Après la grande dépression de 1929 à 1941 et le New Deal de Roosevelt, après la seconde guerre mondiale, le pays ne peut plus être ce qu'il était antérieurement : de pareils événements labourent le sol trop profondément. Mais ne méconnaissons pas que, par ses conséquences, la grande dépression est probablement aussi importante que la guerre.

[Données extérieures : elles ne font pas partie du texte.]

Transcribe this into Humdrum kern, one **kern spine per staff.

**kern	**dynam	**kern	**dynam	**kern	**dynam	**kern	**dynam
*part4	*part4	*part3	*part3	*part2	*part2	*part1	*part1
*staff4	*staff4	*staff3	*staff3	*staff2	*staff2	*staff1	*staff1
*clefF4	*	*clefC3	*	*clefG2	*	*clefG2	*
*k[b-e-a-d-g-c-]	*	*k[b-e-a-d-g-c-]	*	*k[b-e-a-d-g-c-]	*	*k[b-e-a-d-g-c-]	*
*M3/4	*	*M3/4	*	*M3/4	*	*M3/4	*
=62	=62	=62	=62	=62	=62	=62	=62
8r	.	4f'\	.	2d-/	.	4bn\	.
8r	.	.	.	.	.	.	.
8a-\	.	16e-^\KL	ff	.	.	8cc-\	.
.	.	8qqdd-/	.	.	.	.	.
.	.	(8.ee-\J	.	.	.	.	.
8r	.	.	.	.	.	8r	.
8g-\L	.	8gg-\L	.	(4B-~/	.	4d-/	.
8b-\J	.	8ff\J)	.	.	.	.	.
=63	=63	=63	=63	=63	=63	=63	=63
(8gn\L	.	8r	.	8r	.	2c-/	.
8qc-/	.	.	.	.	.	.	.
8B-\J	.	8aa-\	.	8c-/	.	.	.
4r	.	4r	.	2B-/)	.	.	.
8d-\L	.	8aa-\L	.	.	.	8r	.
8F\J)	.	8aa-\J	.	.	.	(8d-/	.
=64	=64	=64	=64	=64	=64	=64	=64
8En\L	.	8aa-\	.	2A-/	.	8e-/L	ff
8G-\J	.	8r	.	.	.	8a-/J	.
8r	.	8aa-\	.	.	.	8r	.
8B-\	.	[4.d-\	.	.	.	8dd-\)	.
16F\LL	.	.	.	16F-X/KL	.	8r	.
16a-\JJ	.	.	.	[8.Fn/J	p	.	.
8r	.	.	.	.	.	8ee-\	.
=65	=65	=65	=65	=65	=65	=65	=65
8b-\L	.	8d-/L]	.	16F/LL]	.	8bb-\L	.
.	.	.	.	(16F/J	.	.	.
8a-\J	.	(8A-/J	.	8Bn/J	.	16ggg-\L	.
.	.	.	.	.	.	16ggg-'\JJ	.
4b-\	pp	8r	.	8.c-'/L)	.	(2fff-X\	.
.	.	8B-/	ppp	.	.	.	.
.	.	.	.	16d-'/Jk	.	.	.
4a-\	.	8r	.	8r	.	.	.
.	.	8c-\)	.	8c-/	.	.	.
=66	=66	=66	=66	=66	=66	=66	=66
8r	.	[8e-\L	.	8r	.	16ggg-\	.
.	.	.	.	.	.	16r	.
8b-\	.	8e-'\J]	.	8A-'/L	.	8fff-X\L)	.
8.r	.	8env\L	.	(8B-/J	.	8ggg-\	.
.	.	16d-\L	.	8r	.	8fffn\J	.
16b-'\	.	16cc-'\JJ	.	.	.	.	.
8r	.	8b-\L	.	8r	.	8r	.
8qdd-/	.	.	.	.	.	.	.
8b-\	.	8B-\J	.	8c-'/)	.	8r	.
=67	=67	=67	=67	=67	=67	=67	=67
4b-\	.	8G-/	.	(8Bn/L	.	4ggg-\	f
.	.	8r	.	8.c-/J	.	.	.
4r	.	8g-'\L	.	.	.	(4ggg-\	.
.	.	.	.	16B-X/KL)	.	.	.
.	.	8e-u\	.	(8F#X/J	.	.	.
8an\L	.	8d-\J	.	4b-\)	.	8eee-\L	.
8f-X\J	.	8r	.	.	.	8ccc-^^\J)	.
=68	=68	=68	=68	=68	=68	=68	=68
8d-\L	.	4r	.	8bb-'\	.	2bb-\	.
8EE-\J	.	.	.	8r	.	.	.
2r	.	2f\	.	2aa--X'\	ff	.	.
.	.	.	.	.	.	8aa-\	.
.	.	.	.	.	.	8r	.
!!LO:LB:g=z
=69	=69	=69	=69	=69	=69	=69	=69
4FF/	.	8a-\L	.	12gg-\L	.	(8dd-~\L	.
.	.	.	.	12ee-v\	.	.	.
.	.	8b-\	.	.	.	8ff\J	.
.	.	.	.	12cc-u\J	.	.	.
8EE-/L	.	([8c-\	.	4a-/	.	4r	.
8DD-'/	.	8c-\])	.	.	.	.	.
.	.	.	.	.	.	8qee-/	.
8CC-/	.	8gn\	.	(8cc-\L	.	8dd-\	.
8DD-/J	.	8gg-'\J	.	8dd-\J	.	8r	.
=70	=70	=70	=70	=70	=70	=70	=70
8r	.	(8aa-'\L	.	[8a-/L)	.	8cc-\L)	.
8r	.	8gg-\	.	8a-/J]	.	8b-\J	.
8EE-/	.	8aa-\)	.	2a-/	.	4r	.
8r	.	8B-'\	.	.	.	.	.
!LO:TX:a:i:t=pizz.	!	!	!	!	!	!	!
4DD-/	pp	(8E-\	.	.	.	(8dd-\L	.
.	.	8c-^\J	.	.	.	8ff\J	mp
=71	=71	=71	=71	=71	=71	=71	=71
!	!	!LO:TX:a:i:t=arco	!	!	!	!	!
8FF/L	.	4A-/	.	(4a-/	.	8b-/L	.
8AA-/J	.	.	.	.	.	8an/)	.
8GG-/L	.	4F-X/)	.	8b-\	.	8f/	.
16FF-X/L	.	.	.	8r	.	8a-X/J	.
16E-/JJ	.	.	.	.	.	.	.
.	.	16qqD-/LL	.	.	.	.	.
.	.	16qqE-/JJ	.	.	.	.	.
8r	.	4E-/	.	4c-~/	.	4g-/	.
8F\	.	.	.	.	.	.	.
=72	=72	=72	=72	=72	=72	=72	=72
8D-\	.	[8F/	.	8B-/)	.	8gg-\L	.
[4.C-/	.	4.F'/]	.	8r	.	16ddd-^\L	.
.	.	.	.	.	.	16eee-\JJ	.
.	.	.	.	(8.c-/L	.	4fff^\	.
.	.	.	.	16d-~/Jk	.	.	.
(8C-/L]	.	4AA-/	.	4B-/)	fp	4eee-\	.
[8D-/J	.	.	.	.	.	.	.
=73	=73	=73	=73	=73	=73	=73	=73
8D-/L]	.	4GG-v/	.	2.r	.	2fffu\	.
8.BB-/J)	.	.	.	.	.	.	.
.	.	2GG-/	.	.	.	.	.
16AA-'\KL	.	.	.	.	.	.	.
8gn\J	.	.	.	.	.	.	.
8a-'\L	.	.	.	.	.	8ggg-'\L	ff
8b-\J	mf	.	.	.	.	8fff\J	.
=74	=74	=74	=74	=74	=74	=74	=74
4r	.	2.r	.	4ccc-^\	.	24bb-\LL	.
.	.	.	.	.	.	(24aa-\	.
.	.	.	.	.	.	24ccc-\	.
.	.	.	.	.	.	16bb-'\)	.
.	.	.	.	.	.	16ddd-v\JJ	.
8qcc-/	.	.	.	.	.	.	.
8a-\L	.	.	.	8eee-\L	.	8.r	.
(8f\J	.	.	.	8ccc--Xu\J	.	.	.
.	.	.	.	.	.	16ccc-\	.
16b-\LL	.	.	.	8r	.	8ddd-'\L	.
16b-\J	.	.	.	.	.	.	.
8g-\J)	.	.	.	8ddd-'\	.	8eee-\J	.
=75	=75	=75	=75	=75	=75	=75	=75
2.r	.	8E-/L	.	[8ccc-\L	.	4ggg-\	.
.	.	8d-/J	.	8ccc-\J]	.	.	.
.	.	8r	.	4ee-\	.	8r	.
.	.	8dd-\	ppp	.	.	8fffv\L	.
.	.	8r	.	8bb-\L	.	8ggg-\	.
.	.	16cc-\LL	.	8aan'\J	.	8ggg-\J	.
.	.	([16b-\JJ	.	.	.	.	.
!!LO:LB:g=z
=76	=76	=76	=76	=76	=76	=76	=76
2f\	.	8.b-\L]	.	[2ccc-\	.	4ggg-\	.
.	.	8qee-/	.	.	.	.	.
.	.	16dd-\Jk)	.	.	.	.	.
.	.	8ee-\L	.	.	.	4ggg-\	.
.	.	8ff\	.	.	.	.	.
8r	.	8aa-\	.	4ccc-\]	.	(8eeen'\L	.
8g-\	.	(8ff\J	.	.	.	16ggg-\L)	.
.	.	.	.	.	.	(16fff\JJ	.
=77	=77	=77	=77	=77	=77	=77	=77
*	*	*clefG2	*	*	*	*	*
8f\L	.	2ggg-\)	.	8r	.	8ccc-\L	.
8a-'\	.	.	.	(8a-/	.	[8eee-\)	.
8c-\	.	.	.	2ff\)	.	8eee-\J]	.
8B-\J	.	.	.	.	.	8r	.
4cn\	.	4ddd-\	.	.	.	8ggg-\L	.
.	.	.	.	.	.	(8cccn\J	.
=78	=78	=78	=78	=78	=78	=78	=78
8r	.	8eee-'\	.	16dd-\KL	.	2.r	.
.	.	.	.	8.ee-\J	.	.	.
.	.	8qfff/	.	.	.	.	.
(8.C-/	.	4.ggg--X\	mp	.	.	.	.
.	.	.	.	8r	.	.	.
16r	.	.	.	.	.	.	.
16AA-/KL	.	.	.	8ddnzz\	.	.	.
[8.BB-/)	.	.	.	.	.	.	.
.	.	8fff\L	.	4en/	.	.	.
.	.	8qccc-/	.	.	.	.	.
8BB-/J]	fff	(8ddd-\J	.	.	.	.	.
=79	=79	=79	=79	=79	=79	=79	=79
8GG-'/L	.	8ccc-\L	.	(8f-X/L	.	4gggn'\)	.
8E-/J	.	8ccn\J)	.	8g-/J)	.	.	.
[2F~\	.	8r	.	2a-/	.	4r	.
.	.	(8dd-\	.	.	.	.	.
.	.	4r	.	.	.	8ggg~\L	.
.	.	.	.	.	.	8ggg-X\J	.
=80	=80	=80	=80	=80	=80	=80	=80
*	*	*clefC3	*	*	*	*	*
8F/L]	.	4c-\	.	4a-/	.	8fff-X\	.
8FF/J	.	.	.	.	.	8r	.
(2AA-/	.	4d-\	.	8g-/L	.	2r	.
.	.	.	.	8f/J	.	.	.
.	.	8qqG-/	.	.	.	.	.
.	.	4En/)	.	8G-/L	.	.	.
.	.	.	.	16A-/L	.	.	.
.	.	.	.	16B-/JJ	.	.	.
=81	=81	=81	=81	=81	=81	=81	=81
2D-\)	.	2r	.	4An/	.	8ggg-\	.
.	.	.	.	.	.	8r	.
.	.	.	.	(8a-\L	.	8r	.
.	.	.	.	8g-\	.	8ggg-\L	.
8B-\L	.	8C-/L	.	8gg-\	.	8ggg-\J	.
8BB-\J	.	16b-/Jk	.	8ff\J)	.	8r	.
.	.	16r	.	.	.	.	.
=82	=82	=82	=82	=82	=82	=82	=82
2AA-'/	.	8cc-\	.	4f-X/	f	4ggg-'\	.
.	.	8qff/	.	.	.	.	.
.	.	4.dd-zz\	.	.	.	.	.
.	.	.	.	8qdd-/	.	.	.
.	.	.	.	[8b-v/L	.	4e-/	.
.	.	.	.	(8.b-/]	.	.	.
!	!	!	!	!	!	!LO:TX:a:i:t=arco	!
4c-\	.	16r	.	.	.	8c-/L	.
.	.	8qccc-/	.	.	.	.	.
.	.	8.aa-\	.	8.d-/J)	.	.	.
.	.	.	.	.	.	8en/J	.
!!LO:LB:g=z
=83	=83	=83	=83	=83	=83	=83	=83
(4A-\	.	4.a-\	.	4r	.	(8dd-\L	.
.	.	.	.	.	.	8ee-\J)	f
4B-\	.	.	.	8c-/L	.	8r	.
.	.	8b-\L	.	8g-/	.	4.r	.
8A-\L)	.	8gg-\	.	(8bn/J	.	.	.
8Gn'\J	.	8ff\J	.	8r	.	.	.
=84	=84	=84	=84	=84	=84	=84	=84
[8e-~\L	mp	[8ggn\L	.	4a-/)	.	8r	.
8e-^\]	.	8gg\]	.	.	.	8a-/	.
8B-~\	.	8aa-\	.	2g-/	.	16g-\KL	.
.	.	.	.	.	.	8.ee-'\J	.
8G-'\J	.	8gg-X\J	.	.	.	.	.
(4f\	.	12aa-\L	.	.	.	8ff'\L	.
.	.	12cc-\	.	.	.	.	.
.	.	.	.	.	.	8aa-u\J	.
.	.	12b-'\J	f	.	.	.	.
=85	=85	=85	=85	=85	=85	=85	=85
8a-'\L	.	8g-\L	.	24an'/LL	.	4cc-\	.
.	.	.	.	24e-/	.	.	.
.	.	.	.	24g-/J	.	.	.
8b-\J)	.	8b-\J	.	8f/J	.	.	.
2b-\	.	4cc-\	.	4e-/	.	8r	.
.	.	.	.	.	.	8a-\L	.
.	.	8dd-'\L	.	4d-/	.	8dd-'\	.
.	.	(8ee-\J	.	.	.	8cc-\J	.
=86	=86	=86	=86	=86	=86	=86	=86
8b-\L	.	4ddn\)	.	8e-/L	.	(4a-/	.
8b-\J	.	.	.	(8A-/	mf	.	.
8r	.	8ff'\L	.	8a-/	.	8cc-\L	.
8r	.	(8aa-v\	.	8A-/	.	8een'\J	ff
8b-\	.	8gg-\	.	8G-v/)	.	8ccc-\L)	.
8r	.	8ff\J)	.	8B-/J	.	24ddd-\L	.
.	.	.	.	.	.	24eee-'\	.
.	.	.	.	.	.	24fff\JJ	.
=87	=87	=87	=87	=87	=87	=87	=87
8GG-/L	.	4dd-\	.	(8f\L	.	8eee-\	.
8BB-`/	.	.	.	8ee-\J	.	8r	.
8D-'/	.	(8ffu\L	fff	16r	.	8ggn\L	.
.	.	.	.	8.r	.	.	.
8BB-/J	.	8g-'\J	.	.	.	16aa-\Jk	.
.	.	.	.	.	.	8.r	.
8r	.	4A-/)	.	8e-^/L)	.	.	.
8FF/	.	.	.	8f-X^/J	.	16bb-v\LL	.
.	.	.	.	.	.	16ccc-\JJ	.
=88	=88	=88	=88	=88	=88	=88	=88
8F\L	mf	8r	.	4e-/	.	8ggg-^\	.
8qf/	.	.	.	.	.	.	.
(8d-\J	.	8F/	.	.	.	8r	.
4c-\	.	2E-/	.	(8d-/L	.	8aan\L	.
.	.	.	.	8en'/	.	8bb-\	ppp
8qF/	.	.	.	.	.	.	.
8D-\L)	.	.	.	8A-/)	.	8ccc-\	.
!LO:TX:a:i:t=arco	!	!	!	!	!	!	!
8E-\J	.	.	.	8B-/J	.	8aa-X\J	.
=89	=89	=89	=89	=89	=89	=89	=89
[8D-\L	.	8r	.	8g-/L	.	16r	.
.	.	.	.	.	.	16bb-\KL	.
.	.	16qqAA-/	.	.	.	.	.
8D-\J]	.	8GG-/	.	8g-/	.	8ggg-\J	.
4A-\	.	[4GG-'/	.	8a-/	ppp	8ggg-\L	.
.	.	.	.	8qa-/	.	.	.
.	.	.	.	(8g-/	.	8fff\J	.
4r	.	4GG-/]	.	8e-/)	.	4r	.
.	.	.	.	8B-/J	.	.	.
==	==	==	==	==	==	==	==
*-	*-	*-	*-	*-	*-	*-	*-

En dépit de relations plus étroites, les différences entre l'Europe et l'Amérique s'accroissent : l'Amérique est plus américaine qu'elle ne l'était autrefois, quand elle était encore fille de l'Europe, à peine parvenue à sa majorité. C'est d'un point de vue continental, plus que national, qu'il faut envisager cette opposition : les problèmes des États-Unis se comprennent mieux ainsi.
En considérant la question sous cet angle, on s'aperçoit que ce que l'on a étudié c'est moins un pays qu'une civilisation. [p. 2] Dans cet occident auquel nous appartenons les uns et les autres, une civilisation américaine se distingue de plus en plus de notre traditionnelle civilisation européenne et, comme elle prend le dessus, c'est toute la destinée du monde qui s'en ressent.
Les jugements ne peuvent être les mêmes si, parlant des États-Unis, on se place du point de vue américain ou du point de vue européen. C'est du point de vue européen que je me suis placé. D'où telles impressions dans lesquelles on aurait tort de voir une critique : elles sont simplement le signe que, sur la grande voie du destin occidental, les États-Unis évoluent plus vite que nous.